19. Shantaram by Gregory David Roberts
This is a story about crime, adventure and international travel that you have to read before studying abroad. Shantaram follows an Australian criminal who escaped from prison and fled to Mumbai. There he hires a guide, gets a new name and gradually integrates into the culture. This part fact, part fiction book shows the diversity of people in Mumbai. It also shows how one can grow attached to a completely unfamiliar country.
20. A Year in Provence by Peter Mayle
What’s better than spending a year in Provence? Reading A Year in Provence while you travel to wherever you’re studying abroad. This book will help you prepare for your trip and keep you entertained with its funny moments. Follow along as Peter Mayle recounts his time in Provence through a humorously self-deprecating lens.

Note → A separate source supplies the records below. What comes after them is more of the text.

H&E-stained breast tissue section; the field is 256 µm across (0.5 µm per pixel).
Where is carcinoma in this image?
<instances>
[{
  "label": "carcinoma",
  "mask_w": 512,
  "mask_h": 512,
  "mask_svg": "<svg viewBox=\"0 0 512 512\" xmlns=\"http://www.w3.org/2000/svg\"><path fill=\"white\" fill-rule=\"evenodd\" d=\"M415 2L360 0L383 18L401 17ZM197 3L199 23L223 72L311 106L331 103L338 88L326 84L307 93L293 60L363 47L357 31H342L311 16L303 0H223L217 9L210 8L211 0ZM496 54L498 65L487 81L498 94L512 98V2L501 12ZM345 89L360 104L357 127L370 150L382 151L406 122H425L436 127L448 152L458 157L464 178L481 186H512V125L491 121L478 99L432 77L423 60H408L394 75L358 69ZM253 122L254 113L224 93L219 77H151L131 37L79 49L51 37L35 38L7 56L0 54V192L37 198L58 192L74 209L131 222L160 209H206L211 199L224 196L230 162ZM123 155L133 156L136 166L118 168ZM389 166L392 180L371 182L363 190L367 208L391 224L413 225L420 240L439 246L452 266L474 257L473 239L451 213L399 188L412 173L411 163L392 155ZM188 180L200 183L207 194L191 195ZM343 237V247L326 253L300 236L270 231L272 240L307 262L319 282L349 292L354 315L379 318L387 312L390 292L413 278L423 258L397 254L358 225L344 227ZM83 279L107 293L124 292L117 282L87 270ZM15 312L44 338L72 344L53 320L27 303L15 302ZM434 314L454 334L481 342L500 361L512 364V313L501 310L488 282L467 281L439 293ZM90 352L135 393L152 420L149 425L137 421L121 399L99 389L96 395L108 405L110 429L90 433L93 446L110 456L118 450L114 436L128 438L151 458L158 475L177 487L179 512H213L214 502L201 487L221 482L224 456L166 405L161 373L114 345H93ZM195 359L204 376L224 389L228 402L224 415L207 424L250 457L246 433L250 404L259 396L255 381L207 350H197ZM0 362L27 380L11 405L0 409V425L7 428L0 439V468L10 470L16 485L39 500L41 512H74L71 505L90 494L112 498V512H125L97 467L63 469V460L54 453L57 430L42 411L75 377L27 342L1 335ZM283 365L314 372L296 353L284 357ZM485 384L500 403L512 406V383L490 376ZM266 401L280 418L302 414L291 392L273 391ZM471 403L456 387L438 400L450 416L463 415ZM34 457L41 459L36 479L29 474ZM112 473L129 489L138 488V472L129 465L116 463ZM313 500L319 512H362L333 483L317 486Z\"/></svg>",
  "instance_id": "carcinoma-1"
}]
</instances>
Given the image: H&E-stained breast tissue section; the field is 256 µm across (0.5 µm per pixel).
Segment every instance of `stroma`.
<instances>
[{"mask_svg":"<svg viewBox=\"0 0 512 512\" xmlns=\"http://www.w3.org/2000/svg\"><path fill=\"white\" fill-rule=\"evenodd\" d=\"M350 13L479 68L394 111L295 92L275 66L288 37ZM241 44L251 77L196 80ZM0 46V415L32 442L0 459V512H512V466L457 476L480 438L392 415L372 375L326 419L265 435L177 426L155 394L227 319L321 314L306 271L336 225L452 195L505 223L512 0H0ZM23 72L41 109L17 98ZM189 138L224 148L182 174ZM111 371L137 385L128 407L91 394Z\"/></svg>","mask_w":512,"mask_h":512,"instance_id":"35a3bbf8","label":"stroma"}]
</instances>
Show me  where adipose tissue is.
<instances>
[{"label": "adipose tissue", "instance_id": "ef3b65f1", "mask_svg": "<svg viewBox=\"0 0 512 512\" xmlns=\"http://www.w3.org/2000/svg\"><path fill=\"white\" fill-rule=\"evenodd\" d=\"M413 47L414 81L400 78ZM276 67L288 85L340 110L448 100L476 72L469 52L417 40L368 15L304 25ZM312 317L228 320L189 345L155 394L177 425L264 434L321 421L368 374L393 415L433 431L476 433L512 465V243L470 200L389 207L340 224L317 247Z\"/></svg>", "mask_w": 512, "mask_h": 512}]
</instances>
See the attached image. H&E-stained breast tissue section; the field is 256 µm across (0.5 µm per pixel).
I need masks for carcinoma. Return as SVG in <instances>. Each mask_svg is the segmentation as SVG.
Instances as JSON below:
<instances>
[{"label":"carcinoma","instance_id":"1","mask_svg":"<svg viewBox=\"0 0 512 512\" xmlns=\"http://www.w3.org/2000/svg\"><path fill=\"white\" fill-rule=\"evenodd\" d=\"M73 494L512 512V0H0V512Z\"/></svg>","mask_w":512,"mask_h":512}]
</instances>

21. Big Girl by Danielle Steel
When you prepare for your time abroad, don’t forget to read something that empowers you. “It’s truly a beautiful story about female self-empowerment,” said George Washington University junior Alexa Brooks Major. In this book, the main character, Victoria, faces continuous emotionally abuse by her parents. Throughout the story, Victoria grows into an independent woman. She faces the troubles of her past and learns to make herself happy rather than worrying about what other people think. It is incredibly important when you study abroad to always be confident in yourself. Don’t let your worries stop you from pursuing an opportunity, even if you have to do some exploring on your own. Be independent. Experience the world.